Covalon Technologies reports the Offering comprises approximately 931,121 units at a price of $1.96 per unit for aggregate gross proceeds of $1,825,000. Each unit is comprised of one common share and one common share purchase warrant. Each common share purchase warrant entitles the holder to acquire an additional common share at a price of $2.30 per share for a period of three years from the closing date.

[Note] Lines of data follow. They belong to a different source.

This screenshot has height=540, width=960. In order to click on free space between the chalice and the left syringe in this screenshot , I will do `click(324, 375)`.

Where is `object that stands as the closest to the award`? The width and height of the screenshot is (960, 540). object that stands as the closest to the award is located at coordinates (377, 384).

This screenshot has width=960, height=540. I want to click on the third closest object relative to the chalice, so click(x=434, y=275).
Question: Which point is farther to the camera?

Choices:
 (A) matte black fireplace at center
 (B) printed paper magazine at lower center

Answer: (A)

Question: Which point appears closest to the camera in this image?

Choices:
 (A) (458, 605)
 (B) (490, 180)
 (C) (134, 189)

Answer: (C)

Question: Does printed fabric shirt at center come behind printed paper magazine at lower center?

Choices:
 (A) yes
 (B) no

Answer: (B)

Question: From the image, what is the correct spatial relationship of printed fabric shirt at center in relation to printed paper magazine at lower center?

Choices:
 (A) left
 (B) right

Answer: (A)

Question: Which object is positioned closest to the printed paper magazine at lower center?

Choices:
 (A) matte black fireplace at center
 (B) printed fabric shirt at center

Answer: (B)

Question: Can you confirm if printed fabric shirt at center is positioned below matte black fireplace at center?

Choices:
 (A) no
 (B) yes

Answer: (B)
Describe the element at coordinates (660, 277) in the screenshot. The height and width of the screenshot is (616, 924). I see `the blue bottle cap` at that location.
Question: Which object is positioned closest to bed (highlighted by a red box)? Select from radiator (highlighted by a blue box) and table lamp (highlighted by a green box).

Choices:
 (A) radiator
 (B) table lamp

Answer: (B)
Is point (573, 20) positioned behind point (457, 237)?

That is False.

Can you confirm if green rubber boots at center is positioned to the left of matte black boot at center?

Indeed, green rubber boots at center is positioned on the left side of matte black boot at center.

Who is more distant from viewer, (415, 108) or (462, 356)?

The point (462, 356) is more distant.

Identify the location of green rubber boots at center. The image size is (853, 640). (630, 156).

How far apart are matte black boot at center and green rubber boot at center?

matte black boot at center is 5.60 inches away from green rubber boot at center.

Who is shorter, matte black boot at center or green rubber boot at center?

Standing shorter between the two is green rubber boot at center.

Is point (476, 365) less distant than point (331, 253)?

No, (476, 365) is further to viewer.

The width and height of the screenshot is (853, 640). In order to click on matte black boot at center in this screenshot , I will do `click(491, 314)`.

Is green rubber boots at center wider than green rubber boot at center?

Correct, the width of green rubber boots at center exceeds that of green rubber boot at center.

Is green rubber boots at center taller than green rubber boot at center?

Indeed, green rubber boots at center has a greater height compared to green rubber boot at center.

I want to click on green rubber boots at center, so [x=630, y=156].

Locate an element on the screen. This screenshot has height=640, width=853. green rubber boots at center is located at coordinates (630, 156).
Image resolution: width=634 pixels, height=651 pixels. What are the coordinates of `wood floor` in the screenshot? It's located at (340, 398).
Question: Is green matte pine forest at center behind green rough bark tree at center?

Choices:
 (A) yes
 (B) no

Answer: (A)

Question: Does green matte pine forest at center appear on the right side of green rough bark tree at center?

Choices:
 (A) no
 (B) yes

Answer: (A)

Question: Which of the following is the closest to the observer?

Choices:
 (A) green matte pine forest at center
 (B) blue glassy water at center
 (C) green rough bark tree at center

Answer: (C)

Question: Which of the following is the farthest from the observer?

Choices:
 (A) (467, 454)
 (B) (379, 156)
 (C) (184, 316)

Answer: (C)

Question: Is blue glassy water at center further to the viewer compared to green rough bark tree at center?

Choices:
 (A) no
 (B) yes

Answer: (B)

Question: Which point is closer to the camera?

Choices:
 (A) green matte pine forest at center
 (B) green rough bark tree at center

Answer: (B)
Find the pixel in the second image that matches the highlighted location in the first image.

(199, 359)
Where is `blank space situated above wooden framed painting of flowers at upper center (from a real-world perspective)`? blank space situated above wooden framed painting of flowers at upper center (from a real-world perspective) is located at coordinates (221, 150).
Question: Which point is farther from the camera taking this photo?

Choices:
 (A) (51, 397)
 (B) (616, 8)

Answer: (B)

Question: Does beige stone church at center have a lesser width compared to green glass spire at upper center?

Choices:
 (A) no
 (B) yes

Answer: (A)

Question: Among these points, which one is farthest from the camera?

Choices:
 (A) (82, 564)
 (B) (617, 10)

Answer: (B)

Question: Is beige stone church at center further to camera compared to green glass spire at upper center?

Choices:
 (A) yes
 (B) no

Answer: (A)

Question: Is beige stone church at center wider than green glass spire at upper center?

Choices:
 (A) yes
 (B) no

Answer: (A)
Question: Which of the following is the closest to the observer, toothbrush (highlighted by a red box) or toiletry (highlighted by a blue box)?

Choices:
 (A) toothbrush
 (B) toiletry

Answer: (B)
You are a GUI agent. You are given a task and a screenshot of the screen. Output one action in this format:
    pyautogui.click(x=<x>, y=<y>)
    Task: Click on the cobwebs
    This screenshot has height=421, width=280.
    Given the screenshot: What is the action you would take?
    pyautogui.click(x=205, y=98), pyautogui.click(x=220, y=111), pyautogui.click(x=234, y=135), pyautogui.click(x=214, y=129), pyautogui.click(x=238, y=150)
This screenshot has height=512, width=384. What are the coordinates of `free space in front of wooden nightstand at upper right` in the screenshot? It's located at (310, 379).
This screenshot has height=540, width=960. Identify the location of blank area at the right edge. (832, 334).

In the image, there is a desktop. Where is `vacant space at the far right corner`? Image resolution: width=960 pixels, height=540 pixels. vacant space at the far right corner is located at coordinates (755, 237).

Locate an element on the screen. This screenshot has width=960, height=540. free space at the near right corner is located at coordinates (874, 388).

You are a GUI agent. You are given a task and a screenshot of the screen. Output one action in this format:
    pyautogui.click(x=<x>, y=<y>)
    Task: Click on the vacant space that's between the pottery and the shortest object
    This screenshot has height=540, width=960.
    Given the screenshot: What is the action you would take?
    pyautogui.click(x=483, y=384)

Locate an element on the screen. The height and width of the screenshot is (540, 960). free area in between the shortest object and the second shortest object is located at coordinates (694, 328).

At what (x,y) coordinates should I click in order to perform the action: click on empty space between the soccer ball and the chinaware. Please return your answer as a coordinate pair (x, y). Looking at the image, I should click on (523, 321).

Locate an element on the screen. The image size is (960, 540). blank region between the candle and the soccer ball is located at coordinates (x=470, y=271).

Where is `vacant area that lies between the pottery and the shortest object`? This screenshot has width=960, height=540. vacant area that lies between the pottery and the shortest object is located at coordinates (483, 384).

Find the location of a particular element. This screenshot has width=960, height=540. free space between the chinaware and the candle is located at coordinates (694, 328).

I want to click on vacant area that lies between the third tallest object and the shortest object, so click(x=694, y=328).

Insiders of Covalon are expected to participate in the Offering for an aggregate of 752,551 units for gross proceeds of $1,475,000. The closing of the Offering is subject to approval by the TSX Venture Exchange (the “TSXV”) and all securities issued pursuant to the Offering will be subject to a hold period expiring four months from the date of closing. Proceeds of the Offering will be used by Covalon to develop and commercialize new wound care products, expand international distribution channels and for general working capital.
No commission or finder’s fee will be paid in connection with the Offering. As Insiders will participate in the Offering, any such subscriptions will be considered to be related party transactions within the meaning of TSXV Policy 5.9 and Multilateral Instrument 61-101 (“MI 61-101“). The Company intends to rely on the exemptions from the valuation and minority shareholder approval requirements of MI 61-101 contained in sections 5.5(b) and 5.7(a) of MI 61-101 in respect of such Insider participation.